Saturn has its rings, Mars has its rusty landscape, Earth has its whales, water, and wi-fi…and Jupiter has its Great Red Spot. The giant gas planet’s enormous orange storm—once over twice the diameter of Earth but today “only” about 1.3 times as wide—is one of the most distinctive planetary features in our Solar System. It’s so well-known that even young children are sure to include its orangey oval when drawing Jupiter!
But as famous as it is, there’s a lot we still don’t know about Jupiter’s giant storm. NASA’s Juno spacecraft, launched in August 2011, has now been orbiting Jupiter since July 4, 2016 and has been using its suite of science instruments to investigate the planet’s complex atmosphere like never before possible. Thanks to Juno, for the first time scientists are able to “see” deep below Jupiter’s dense clouds (in microwave wavelengths, that is) and find out what’s happening inside the GRS. What they’ve discovered is a storm hundreds of miles deep with a hot base that powers its winds.
“One of the most basic questions about Jupiter’s Great Red Spot is: how deep are the roots? Juno data indicate that the Solar System’s most famous storm is almost one-and-a-half Earths wide, and has roots that penetrate about 200 miles (300 kilometers) into the planet’s atmosphere.”
— Scott Bolton, Juno principal investigator, SwRI
The video below takes the viewer on a simulated flight into, and then out of, Jupiter’s Great Red Spot. It was created by combining an image from JunoCam with a computer-generated model of Jupiter’s clouds.

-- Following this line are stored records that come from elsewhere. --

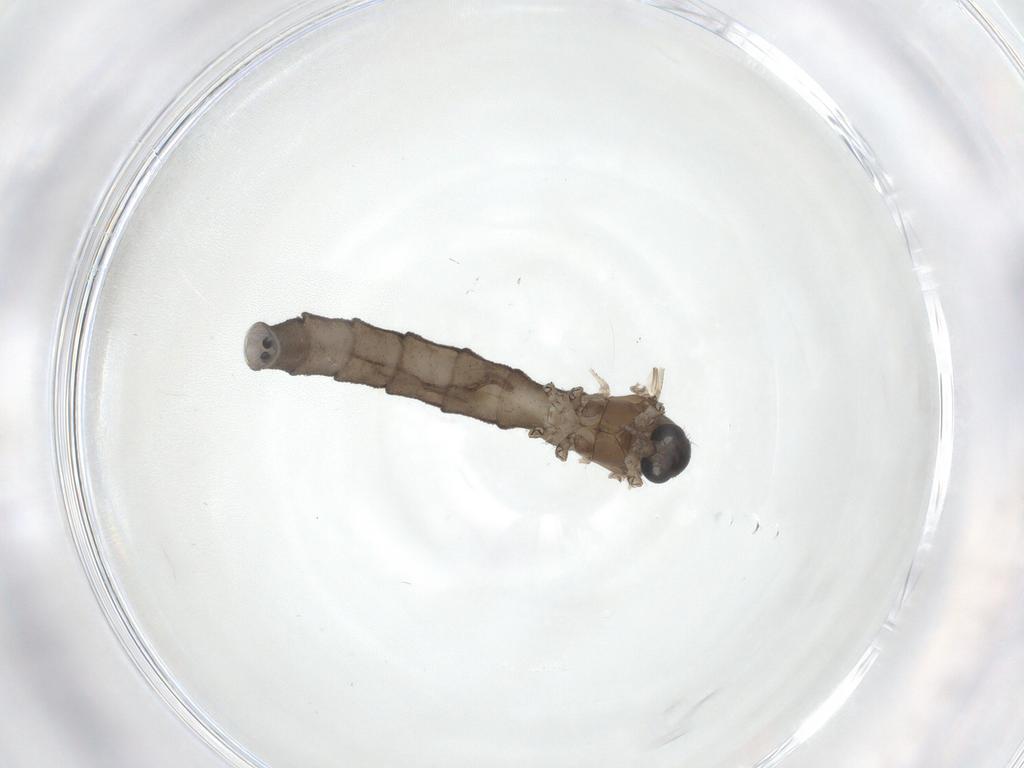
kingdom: Animalia
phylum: Arthropoda
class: Insecta
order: Diptera
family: Limoniidae
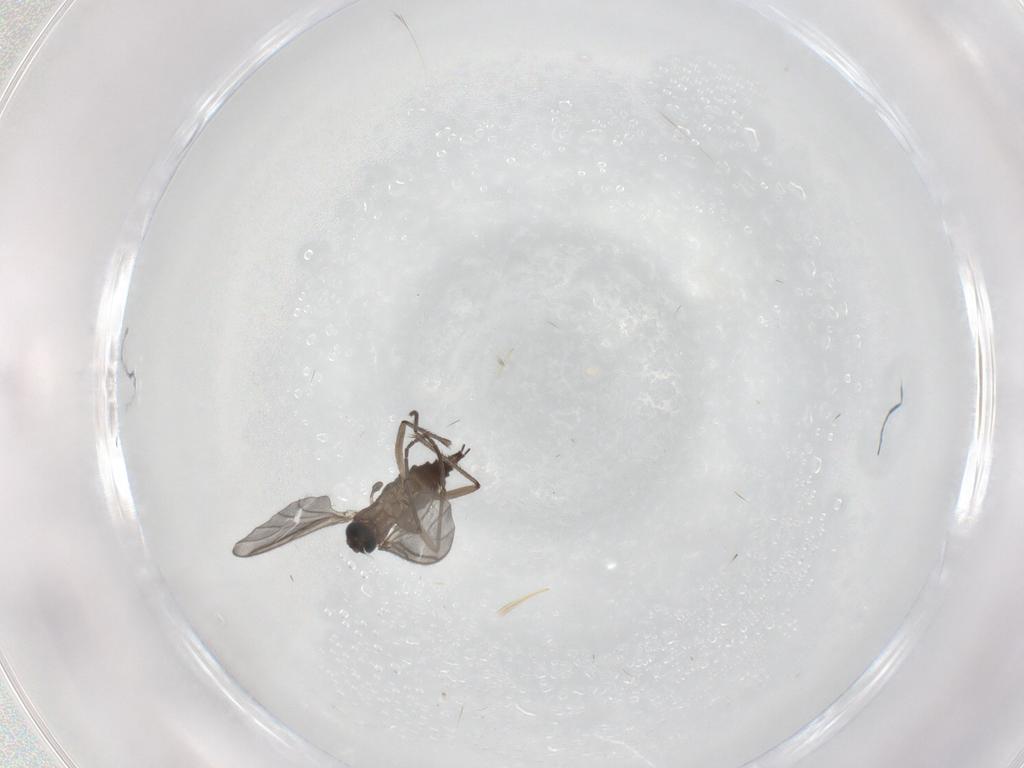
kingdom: Animalia
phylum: Arthropoda
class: Insecta
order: Diptera
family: Sciaridae
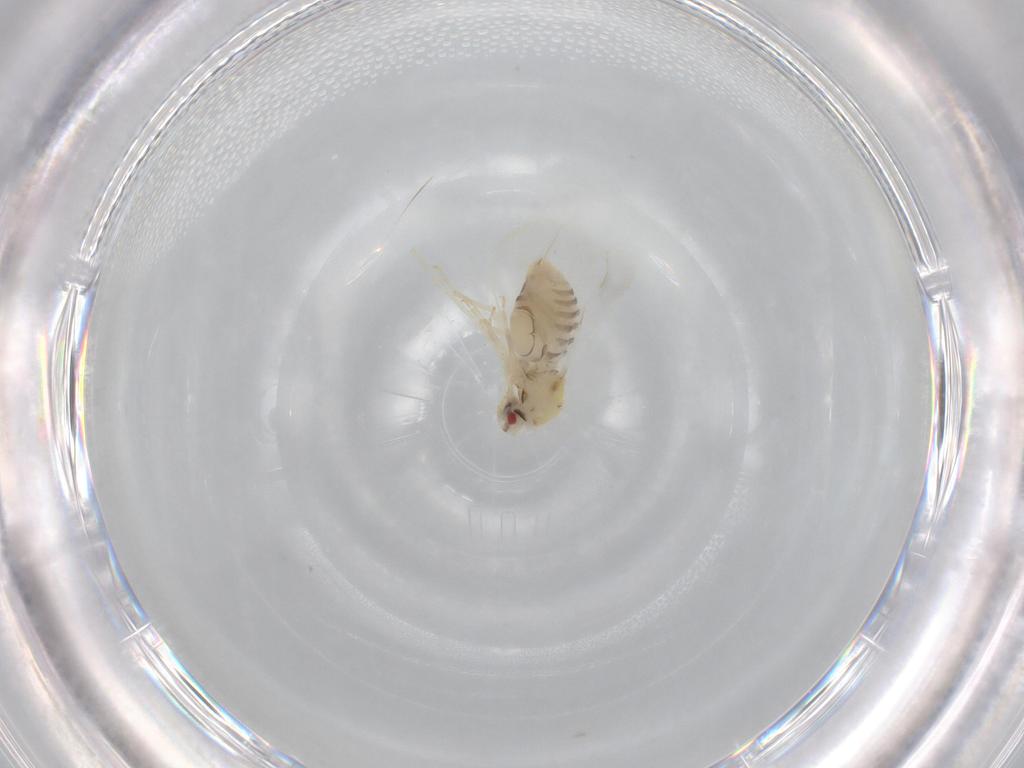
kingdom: Animalia
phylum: Arthropoda
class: Insecta
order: Hemiptera
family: Aleyrodidae
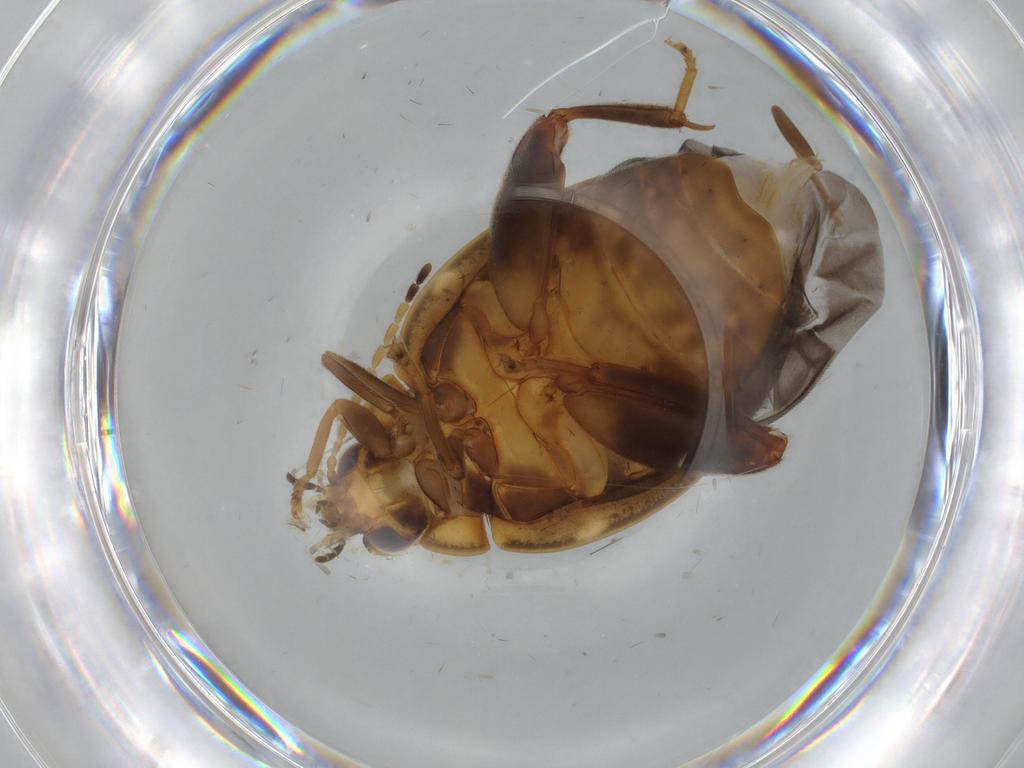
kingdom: Animalia
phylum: Arthropoda
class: Insecta
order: Coleoptera
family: Scirtidae
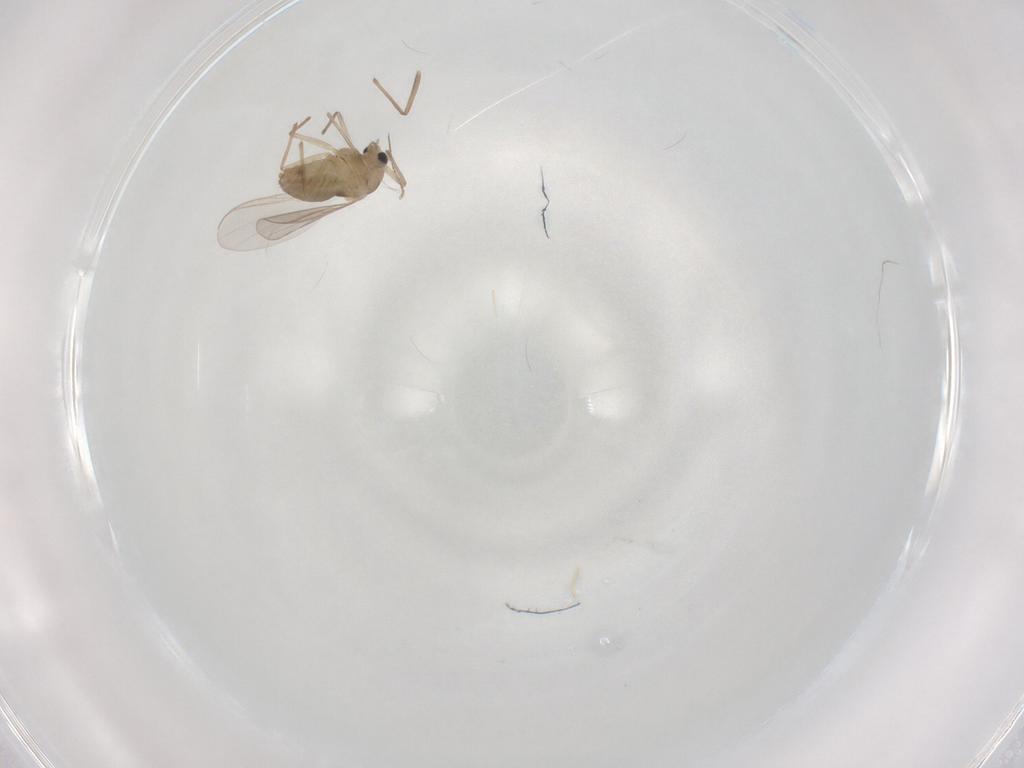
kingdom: Animalia
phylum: Arthropoda
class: Insecta
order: Diptera
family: Chironomidae
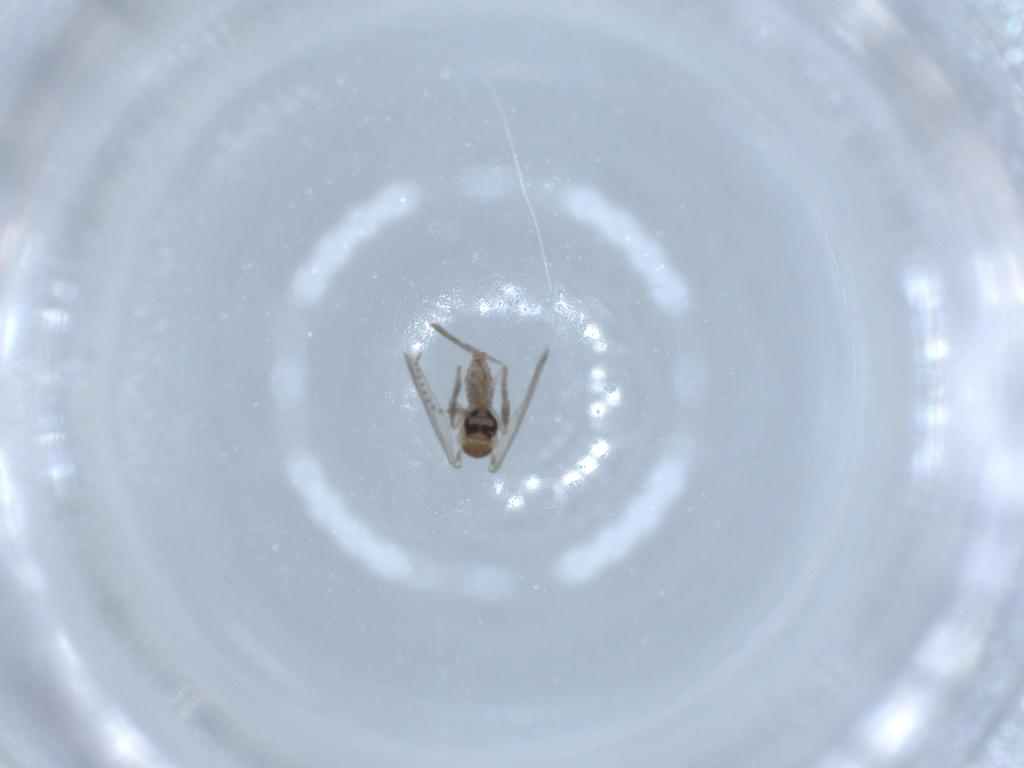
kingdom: Animalia
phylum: Arthropoda
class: Insecta
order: Diptera
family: Psychodidae
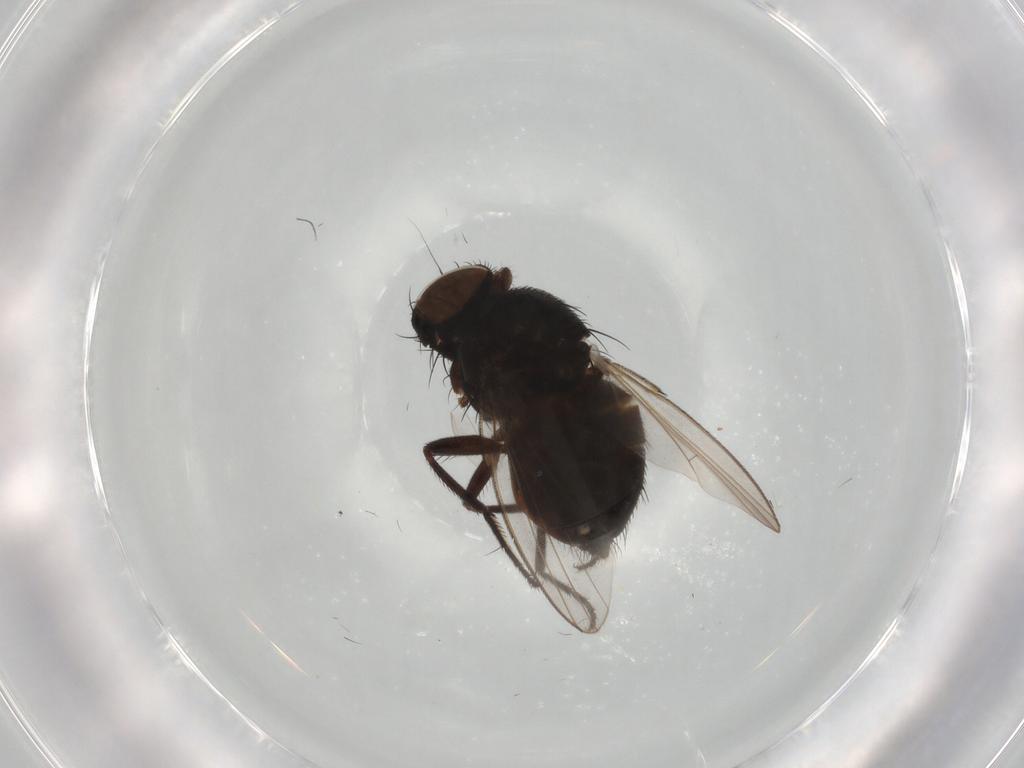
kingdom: Animalia
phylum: Arthropoda
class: Insecta
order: Diptera
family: Milichiidae
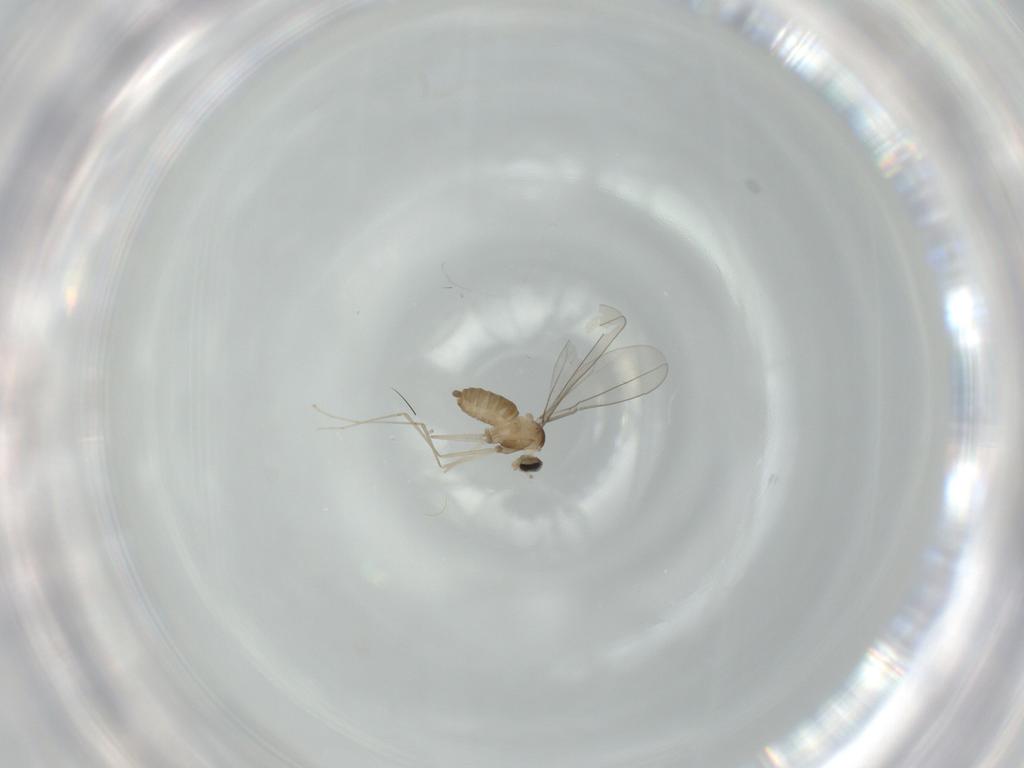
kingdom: Animalia
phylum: Arthropoda
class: Insecta
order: Diptera
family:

“Juno found that the Great Red Spot’s roots go 50 to 100 times deeper than Earth’s oceans and are warmer at the base than they are at the top,” said Andy Ingersoll, professor of planetary science at Caltech and a Juno co-investigator. “Winds are associated with differences in temperature, and the warmth of the spot’s base explains the ferocious winds we see at the top of the atmosphere.”
Returns of the JEDI
Juno has also “used its JEDI powers” to discover a new radiation zone around Jupiter (as if it needed even more of a radiation environment!) Juno’s JEDI—which stands for Jupiter Energetic Particle Detector Instrument—has detected a belt of high-velocity ions above Jupiter’s equator during its close “perijove” fly-overs (the next of which, P10, will occur on Dec. 16.) The ions are thought to originate as neutral atoms from moons Io and Europa and become energized when they interact with the upper layers of Jupiter’s atmosphere.
“The closer you get to Jupiter, the weirder it gets,” said Heidi Becker, Juno’s radiation monitoring investigation lead at JPL. “We knew the radiation would probably surprise us, but we didn’t think we’d find a new radiation zone that close to the planet.”
Just like its mythological namesake, Juno is demonstrating its amazing ability to reveal the clandestine behaviors of giant Jupiter. It will be interesting to see what 2018 brings with another year of perijove peeks!